3. Since we known that $$n, p$$, and $$q$$ must be positive, we can construct a set of 3 nested for-loops, as shown below in MATLAB and Python. Describe in plain English what the code does.

In MATLAB:

smallest = 0.0;
largest = 14.9;
step_size = 0.1;
vector = smallest : step_size : largest;

% How many elements in each vector?
num = length(vector);

errors = zeros(num, num, num);

index_n = 0;
index_p = 0;
index_q = 0;
for n = smallest : step_size : largest
index_n = index_n + 1;
for p = smallest : step_size : largest
index_p = index_p + 1;
for q = smallest : step_size : largest
index_q = index_q + 1;

% Calculate the error at this value of n, p and q:
errors(index_n, index_p, index_q) = equation_error(n, p, q);

end
index_q = 0;
end
index_p = 0;
end
[min_error, min_index] = min(errors(:))
[index_n, index_p, index_q] = ind2sub([num, num, num], min_index);
disp(['Solution at ', num2str([vector(index_n), vector(index_p), vector(index_q)])])


In Python:

import numpy as np

smallest = 0.0
largest = 15.0
step_size = 0.1
vector = np.arange(smallest, largest, step_size)

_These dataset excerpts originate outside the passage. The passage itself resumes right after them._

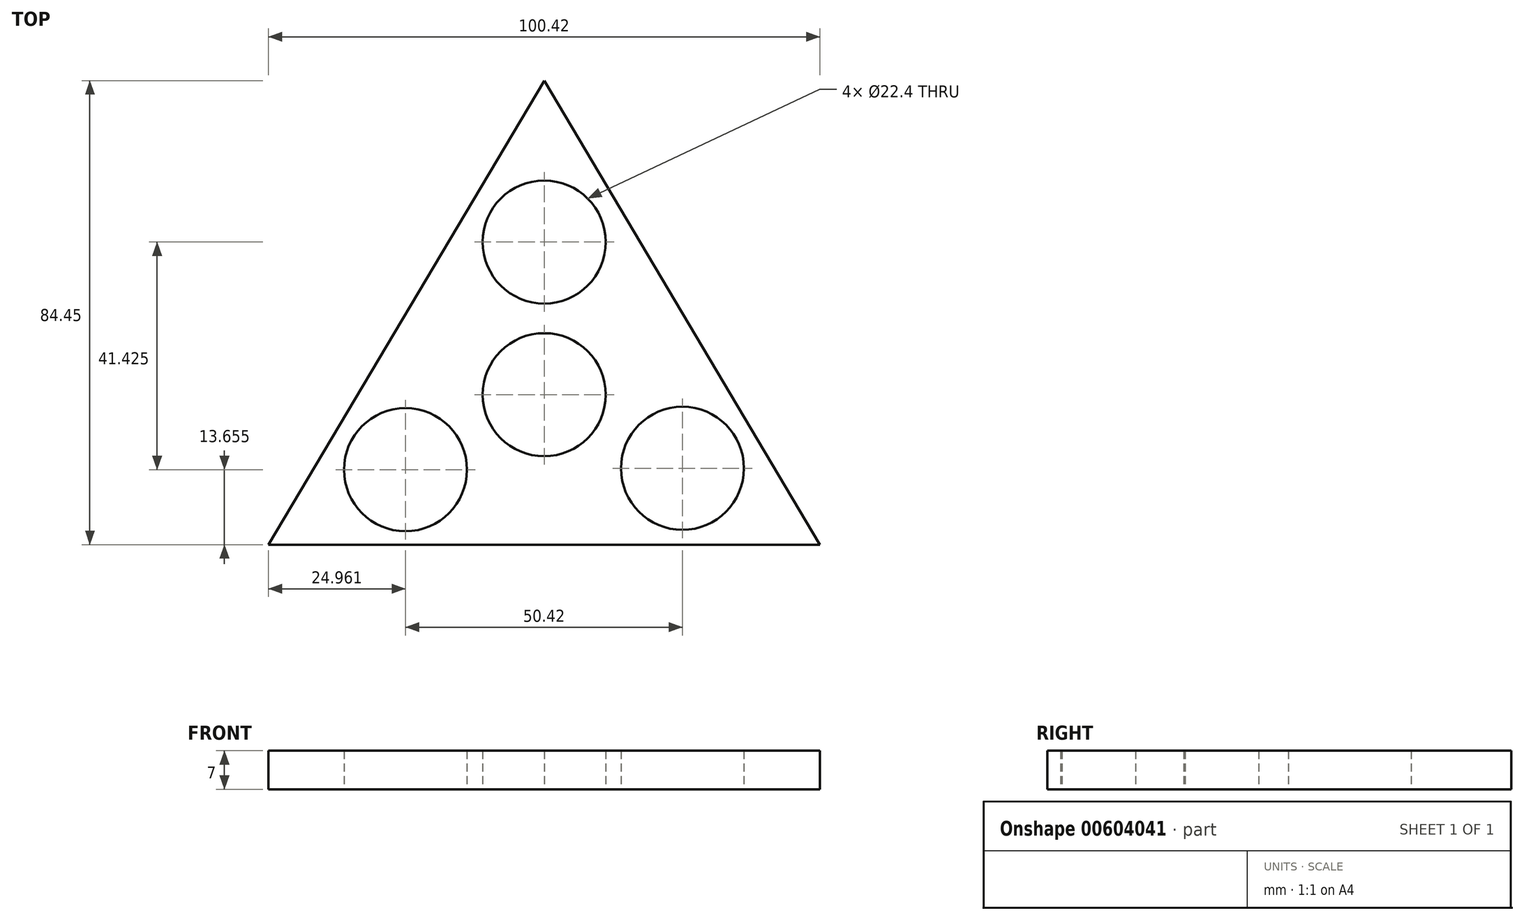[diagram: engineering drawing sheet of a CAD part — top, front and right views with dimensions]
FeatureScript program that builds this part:
annotation { "Feature Type Name" : "Feature", "Feature Type Description" : "" }
export const myFeature = defineFeature(function(context is Context, id is Id, definition is map)
    precondition{}
    {
        {
            var Q0;
            Q0=qCreatedBy(makeId("Top.planeOp"),FACE);
            var sketch = newSketch(context, id + "F0", { "sketchPlane" : qUnion([Q0])});
            skCircle(sketch, "E0", {"center": v(0, 0) * mm, "radius": 11.2 * mm});
            skCircle(sketch, "E1", {"center": v(0, 27.78) * mm, "radius": 11.2 * mm});
            skCircle(sketch, "E2", {"center": v(-25.25, -13.64) * mm, "radius": 11.2 * mm});
            skCircle(sketch, "E3", {"center": v(25.17, -13.39) * mm, "radius": 11.2 * mm});
            skPoint(sketch, "E4.start.orphan", {"position": v(0, 47.58) * mm});
            skPoint(sketch, "E5.end.orphan", {"position": v(-13.73, 8.48) * mm});
            skPoint(sketch, "E5.start.orphan", {"position": v(-21.93, 20.55) * mm});
            skPoint(sketch, "E6.start.orphan", {"position": v(-30.14, 0) * mm});
            skPoint(sketch, "E7.start.orphan", {"position": v(-44.46, -24.82) * mm});
            skPoint(sketch, "E8.start.orphan", {"position": v(-13.73, -26.91) * mm});
            skPoint(sketch, "E9.start.orphan", {"position": v(0, -13.07) * mm});
            skPoint(sketch, "E10.start.orphan", {"position": v(13.94, -26.91) * mm});
            skPoint(sketch, "E11.start.orphan", {"position": v(43.55, -24.82) * mm});
            skPoint(sketch, "E12.start.orphan", {"position": v(31.32, 0) * mm});
            skPoint(sketch, "E13.end.orphan", {"position": v(26.5, 20.55) * mm});
            skPoint(sketch, "E13.start.orphan", {"position": v(16.68, 8.48) * mm});
            skCircle(sketch, "E14", {"center": v(0, 0) * mm, "radius": 57.15 * mm});
            skLineSegment(sketch, "E15", {"start": v(0, 57.15) * mm, "end": v(50.2, -27.3) * mm});
            skLineSegment(sketch, "E16", {"start": v(50.2, -27.3) * mm, "end": v(-50.2, -27.3) * mm});
            skLineSegment(sketch, "E17", {"start": v(-50.2, -27.3) * mm, "end": v(0, 57.15) * mm});
            skSolve(sketch);
        }
        {
            var Q0;
            Q0=makeQuery(id+"F0.imprint","IMPRINT",FACE,{"disambiguationData":[TD([[makeQuery(id+"F0.imprint","IMPRINT",EDGE,{"derivedFrom":sQuery(id+"F0.wireOp",EDGE,"E0")}),-1.0]])]});
            extrude(context, id + "F1", {"entities" : qUnion([Q0]), "depth" : 7 * mm, "offsetDistance" : 25 * mm});
        }
    });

# How many elements in each vector?
num = len(vector)

errors = np.zeros( (num, num, num) )

for index_n, n in enumerate(vector):
for index_p, p in enumerate(vector):
for index_q, q in enumerate(vector):

# Calculate the error at this value of n, p and q:
errors[index_n, index_p, index_q] = equation_error(n, p, q)

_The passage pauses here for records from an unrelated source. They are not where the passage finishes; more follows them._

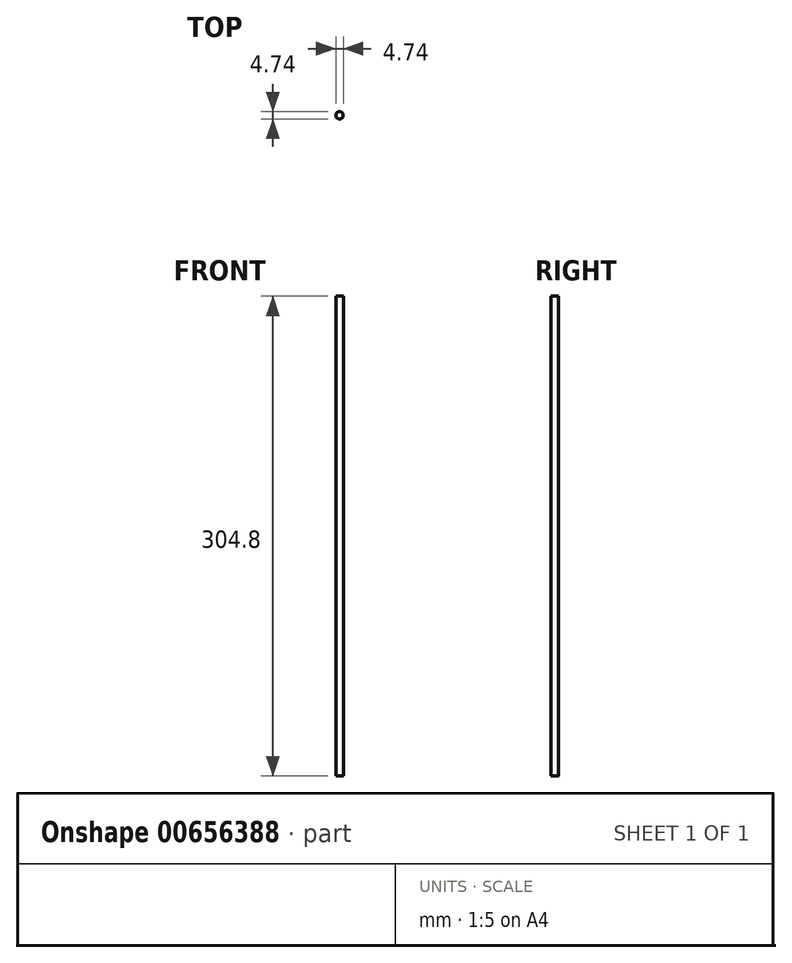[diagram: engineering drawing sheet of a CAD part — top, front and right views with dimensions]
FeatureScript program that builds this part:
annotation { "Feature Type Name" : "Feature", "Feature Type Description" : "" }
export const myFeature = defineFeature(function(context is Context, id is Id, definition is map)
    precondition{}
    {
        {
            var Q0;
            Q0=qCreatedBy(makeId("Top.planeOp"),FACE);
            var sketch = newSketch(context, id + "F0", { "sketchPlane" : qUnion([Q0])});
            skCircle(sketch, "E0", {"center": v(54.9, 71.84) * mm, "radius": 2.37 * mm});
            skSolve(sketch);
        }
        {
            var Q0;
            Q0 = qSketchRegion(id + "F0", true);
            extrude(context, id + "F1", {"entities" : qUnion([Q0]), "depth" : 304.8 * mm, "offsetDistance" : 25.4 * mm});
        }
    });
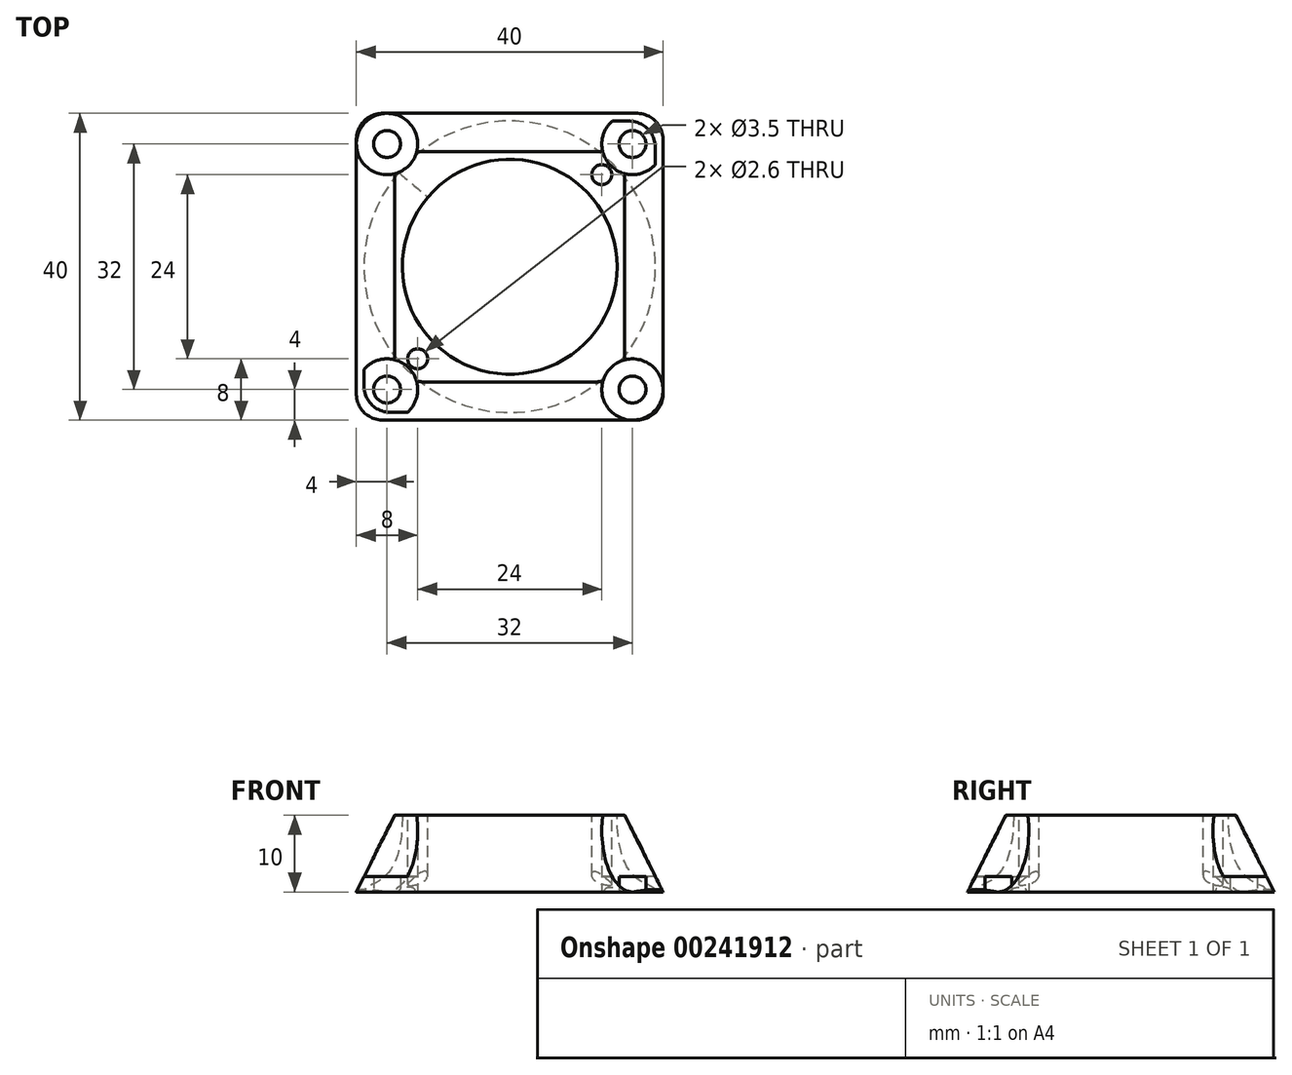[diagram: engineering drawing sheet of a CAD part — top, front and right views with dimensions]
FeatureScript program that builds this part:
annotation { "Feature Type Name" : "Feature", "Feature Type Description" : "" }
export const myFeature = defineFeature(function(context is Context, id is Id, definition is map)
    precondition{}
    {
        {
            var Q0;
            Q0=qCreatedBy(makeId("Top.planeOp"),FACE);
            var sketch = newSketch(context, id + "F0", { "sketchPlane" : qUnion([Q0])});
            skLineSegment(sketch, "E0.bottom", {"start": v(20, -20) * mm, "end": v(-20, -20) * mm});
            skLineSegment(sketch, "E0.top", {"start": v(20, 20) * mm, "end": v(-20, 20) * mm});
            skLineSegment(sketch, "E0.left", {"start": v(20, -20) * mm, "end": v(20, 20) * mm});
            skLineSegment(sketch, "E0.right", {"start": v(-20, -20) * mm, "end": v(-20, 20) * mm});
            skPoint(sketch, "E0.middle", {"position": v(0, 0) * mm});
            skCircle(sketch, "E1", {"center": v(-16, -16) * mm, "radius": 1.75 * mm});
            skCircle(sketch, "E2", {"center": v(-16, -16) * mm, "radius": 4 * mm});
            skCircle(sketch, "E3.MirrorC", {"center": v(-16, 16) * mm, "radius": 4 * mm});
            skCircle(sketch, "E4.MirrorC", {"center": v(-16, 16) * mm, "radius": 1.75 * mm});
            skCircle(sketch, "E5.MirrorC", {"center": v(16, 16) * mm, "radius": 1.75 * mm});
            skCircle(sketch, "E6.MirrorC", {"center": v(16, 16) * mm, "radius": 4 * mm});
            skCircle(sketch, "E7.MirrorC", {"center": v(16, -16) * mm, "radius": 1.75 * mm});
            skCircle(sketch, "E8.MirrorC", {"center": v(16, -16) * mm, "radius": 4 * mm});
            skSolve(sketch);
        }
        {
            var Q0;
            Q0=qCreatedBy(makeId("Top.planeOp"),FACE);
            var sketch = newSketch(context, id + "F1", { "sketchPlane" : qUnion([Q0])});
            skLineSegment(sketch, "E9.bottom", {"start": v(20, 20) * mm, "end": v(-20, 20) * mm});
            skLineSegment(sketch, "E9.top", {"start": v(20, -20) * mm, "end": v(-20, -20) * mm});
            skLineSegment(sketch, "E9.left", {"start": v(20, 20) * mm, "end": v(20, -20) * mm});
            skLineSegment(sketch, "E9.right", {"start": v(-20, 20) * mm, "end": v(-20, -20) * mm});
            skPoint(sketch, "E9.middle", {"position": v(0, 0) * mm});
            skSolve(sketch);
        }
        {
            var Q0;
            Q0=qCreatedBy(makeId("Top.planeOp"),FACE);
            var sketch = newSketch(context, id + "F2", { "sketchPlane" : qUnion([Q0])});
            skCircle(sketch, "E10", {"center": v(0, 0) * mm, "radius": 19 * mm});
            skSolve(sketch);
        }
        {
            var Q0;
            Q0=qCreatedBy(makeId("Top.planeOp"),FACE);
            cPlane(context, id + "F3", {"entities" : qUnion([Q0]), "cplaneType" : CPlaneType.OFFSET, "offset" : 10 * mm, "width" : 150 * mm, "height" : 150 * mm});
        }
        {
            var Q0;
            Q0=qCreatedBy(id+"F3.planeOp",FACE);
            var sketch = newSketch(context, id + "F4", { "sketchPlane" : qUnion([Q0])});
            skLineSegment(sketch, "E11", {"start": v(0, 29.99) * mm, "end": v(0, -8.53) * mm, "construction": true});
            skLineSegment(sketch, "E12", {"start": v(26.67, 0) * mm, "end": v(-7.39, 0) * mm, "construction": true});
            skCircle(sketch, "E13", {"center": v(12, 12) * mm, "radius": 1.3 * mm});
            skCircle(sketch, "E14.MirrorC", {"center": v(-12, 12) * mm, "radius": 1.3 * mm});
            skCircle(sketch, "E15.MirrorC", {"center": v(12, -12) * mm, "radius": 1.3 * mm});
            skCircle(sketch, "E16.MirrorC", {"center": v(-12, -12) * mm, "radius": 1.3 * mm});
            skPoint(sketch, "E17", {"position": v(0, 0) * mm});
            skSolve(sketch);
        }
        {
            var Q0;
            Q0=qCreatedBy(id+"F3.planeOp",FACE);
            var sketch = newSketch(context, id + "F5", { "sketchPlane" : qUnion([Q0])});
            skPoint(sketch, "E18.0", {"position": v(0, 0) * mm});
            skLineSegment(sketch, "E19.bottom", {"start": v(15, -15) * mm, "end": v(-15, -15) * mm});
            skLineSegment(sketch, "E19.top", {"start": v(15, 15) * mm, "end": v(-15, 15) * mm});
            skLineSegment(sketch, "E19.left", {"start": v(15, -15) * mm, "end": v(15, 15) * mm});
            skLineSegment(sketch, "E19.right", {"start": v(-15, -15) * mm, "end": v(-15, 15) * mm});
            skSolve(sketch);
        }
        {
            var Q0;
            Q0=qCreatedBy(id+"F3.planeOp",FACE);
            var sketch = newSketch(context, id + "F6", { "sketchPlane" : qUnion([Q0])});
            skPoint(sketch, "E20.0", {"position": v(0, 0) * mm});
            skCircle(sketch, "E21", {"center": v(0, 0) * mm, "radius": 14 * mm});
            skSolve(sketch);
        }
        {
            var Q0;
            Q0=makeQuery(id+"F1.imprint","IMPRINT",FACE,{"disambiguationData":[TD([[makeQuery(id+"F1.imprint","IMPRINT",EDGE,{"derivedFrom":sQuery(id+"F1.wireOp",EDGE,"E9.bottom")}),1.0]])]});
            var Q1;
            Q1=makeQuery(id+"F5.imprint","IMPRINT",FACE,{"disambiguationData":[TD([[makeQuery(id+"F5.imprint","IMPRINT",EDGE,{"derivedFrom":sQuery(id+"F5.wireOp",EDGE,"E19.bottom")}),-1.0]])]});
            loft(context, id + "F7", {"sheetProfilesArray" : [{ "sheetProfileEntities" : qUnion([Q0]) }, { "sheetProfileEntities" : qUnion([Q1]) }]});
        }
        {
            var Q1;
            Q1=makeQuery(id+"F2.imprint","IMPRINT",FACE,{"disambiguationData":[TD([[makeQuery(id+"F2.imprint","IMPRINT",EDGE,{"derivedFrom":sQuery(id+"F2.wireOp",EDGE,"E10")}),1.0]])]});
            var Q2;
            Q2=makeQuery(id+"F6.imprint","IMPRINT",FACE,{"disambiguationData":[TD([[makeQuery(id+"F6.imprint","IMPRINT",EDGE,{"derivedFrom":sQuery(id+"F6.wireOp",EDGE,"E21")}),1.0]])]});
            loft(context, id + "F8", {"operationType" : NewBodyOperationType.REMOVE, "startCondition" : LoftEndDerivativeType.NORMAL_TO_PROFILE, "startMagnitude" : 0.5, "endCondition" : LoftEndDerivativeType.NORMAL_TO_PROFILE, "endMagnitude" : 3, "sheetProfilesArray" : [{ "sheetProfileEntities" : qUnion([Q1]) }, { "sheetProfileEntities" : qUnion([Q2]) }]});
        }
        {
            var Q0;
            Q0=makeQuery(id+"F7.opLoft","SWEPT_EDGE",EDGE,{"disambiguationData":[OSD([sQuery(id+"F1.wireOp",EDGE,"E9.bottom"),sQuery(id+"F1.wireOp",EDGE,"E9.left"),sQuery(id+"F5.wireOp",EDGE,"E19.top"),sQuery(id+"F5.wireOp",EDGE,"E19.left")])]});
            var Q1;
            Q1=makeQuery(id+"F7.opLoft","SWEPT_EDGE",EDGE,{"disambiguationData":[OSD([sQuery(id+"F1.wireOp",EDGE,"E9.top"),sQuery(id+"F1.wireOp",EDGE,"E9.left"),sQuery(id+"F5.wireOp",EDGE,"E19.bottom"),sQuery(id+"F5.wireOp",EDGE,"E19.left")])]});
            var Q2;
            Q2=makeQuery(id+"F7.opLoft","SWEPT_EDGE",EDGE,{"disambiguationData":[OSD([sQuery(id+"F1.wireOp",EDGE,"E9.bottom"),sQuery(id+"F1.wireOp",EDGE,"E9.right"),sQuery(id+"F5.wireOp",EDGE,"E19.top"),sQuery(id+"F5.wireOp",EDGE,"E19.right")])]});
            var Q3;
            Q3=makeQuery(id+"F7.opLoft","SWEPT_EDGE",EDGE,{"disambiguationData":[OSD([sQuery(id+"F1.wireOp",EDGE,"E9.top"),sQuery(id+"F1.wireOp",EDGE,"E9.right"),sQuery(id+"F5.wireOp",EDGE,"E19.bottom"),sQuery(id+"F5.wireOp",EDGE,"E19.right")])]});
            fillet(context, id + "F9", {"entities" : qUnion([Q0, Q1, Q2, Q3]), "radius" : 4 * mm, "tangentPropagation" : true, "allowEdgeOverflow" : false});
        }
        {
            var Q0;
            Q0=makeQuery(id+"F4.imprint","IMPRINT",FACE,{"disambiguationData":[TD([[makeQuery(id+"F4.imprint","IMPRINT",EDGE,{"derivedFrom":sQuery(id+"F4.wireOp",EDGE,"E14.MirrorC")}),-1.0]])]});
            var Q1;
            Q1=makeQuery(id+"F4.imprint","IMPRINT",FACE,{"disambiguationData":[TD([[makeQuery(id+"F4.imprint","IMPRINT",EDGE,{"derivedFrom":sQuery(id+"F4.wireOp",EDGE,"E13")}),1.0]])]});
            var Q2;
            Q2=makeQuery(id+"F4.imprint","IMPRINT",FACE,{"disambiguationData":[TD([[makeQuery(id+"F4.imprint","IMPRINT",EDGE,{"derivedFrom":sQuery(id+"F4.wireOp",EDGE,"E15.MirrorC")}),-1.0]])]});
            var Q3;
            Q3=makeQuery(id+"F4.imprint","IMPRINT",FACE,{"disambiguationData":[TD([[makeQuery(id+"F4.imprint","IMPRINT",EDGE,{"derivedFrom":sQuery(id+"F4.wireOp",EDGE,"E16.MirrorC")}),1.0]])]});
            extrude(context, id + "F10", {"entities" : qUnion([Q0, Q1, Q2, Q3]), "operationType" : NewBodyOperationType.REMOVE, "oppositeDirection" : true, "depth" : 15 * mm});
        }
        {
            var Q0;
            Q0=makeQuery(id+"F0.imprint","IMPRINT",FACE,{"disambiguationData":[TD([[makeQuery(id+"F0.imprint","IMPRINT",EDGE,{"derivedFrom":sQuery(id+"F0.wireOp",EDGE,"E4.MirrorC")}),-1.0]])]});
            var Q1;
            Q1=makeQuery(id+"F0.imprint","IMPRINT",FACE,{"disambiguationData":[TD([[makeQuery(id+"F0.imprint","IMPRINT",EDGE,{"derivedFrom":sQuery(id+"F0.wireOp",EDGE,"E7.MirrorC")}),-1.0]])]});
            var Q2;
            Q2=makeQuery(id+"F0.imprint","IMPRINT",FACE,{"disambiguationData":[TD([[makeQuery(id+"F0.imprint","IMPRINT",EDGE,{"derivedFrom":sQuery(id+"F0.wireOp",EDGE,"E1")}),1.0]])]});
            var Q3;
            Q3=makeQuery(id+"F0.imprint","IMPRINT",FACE,{"disambiguationData":[TD([[makeQuery(id+"F0.imprint","IMPRINT",EDGE,{"derivedFrom":sQuery(id+"F0.wireOp",EDGE,"E5.MirrorC")}),1.0]])]});
            extrude(context, id + "F11", {"entities" : qUnion([Q0, Q1, Q2, Q3]), "operationType" : NewBodyOperationType.REMOVE, "depth" : 25 * mm});
        }
        {
            var Q0;
            Q0=makeQuery(id+"F0.imprint","IMPRINT",FACE,{"disambiguationData":[TD([[makeQuery(id+"F0.imprint","IMPRINT",EDGE,{"derivedFrom":sQuery(id+"F0.wireOp",EDGE,"E4.MirrorC")}),1.0]])]});
            var Q1;
            Q1=makeQuery(id+"F0.imprint","IMPRINT",FACE,{"disambiguationData":[TD([[makeQuery(id+"F0.imprint","IMPRINT",EDGE,{"derivedFrom":sQuery(id+"F0.wireOp",EDGE,"E7.MirrorC")}),1.0]])]});
            var Q2;
            Q2=makeQuery(id+"F0.imprint","IMPRINT",FACE,{"disambiguationData":[TD([[makeQuery(id+"F0.imprint","IMPRINT",EDGE,{"derivedFrom":sQuery(id+"F0.wireOp",EDGE,"E1")}),-1.0]])]});
            var Q3;
            Q3=makeQuery(id+"F0.imprint","IMPRINT",FACE,{"disambiguationData":[TD([[makeQuery(id+"F0.imprint","IMPRINT",EDGE,{"derivedFrom":sQuery(id+"F0.wireOp",EDGE,"E5.MirrorC")}),-1.0]])]});
            extrude(context, id + "F12", {"entities" : qUnion([Q0, Q1, Q2, Q3]), "operationType" : NewBodyOperationType.REMOVE, "depth" : 25 * mm, "hasSecondDirection" : true, "secondDirectionOppositeDirection" : false, "secondDirectionDepth" : 2 * mm});
        }
    });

# Which combination had the smallest error?
min_index = np.argmin(errors)
index_n, index_p, index_q = np.unravel_index(min_index, (num, num, num))
n, p, q = vector[index_n], vector[index_p], vector[index_q]
print(n, p, q)

1. How many times will the function equation_error be called?
2. What will this function output be if $$(n, p, q) = (1.0, 9.2, 2.5)$$?

# Bonus question [0.5]

Using the code given in question 2, report what the min_index variable is and what are the values of $$n, p$$, and $$q$$ which give minimum error to the set of equations. How long did it take to find the solution of this simple linear equation system?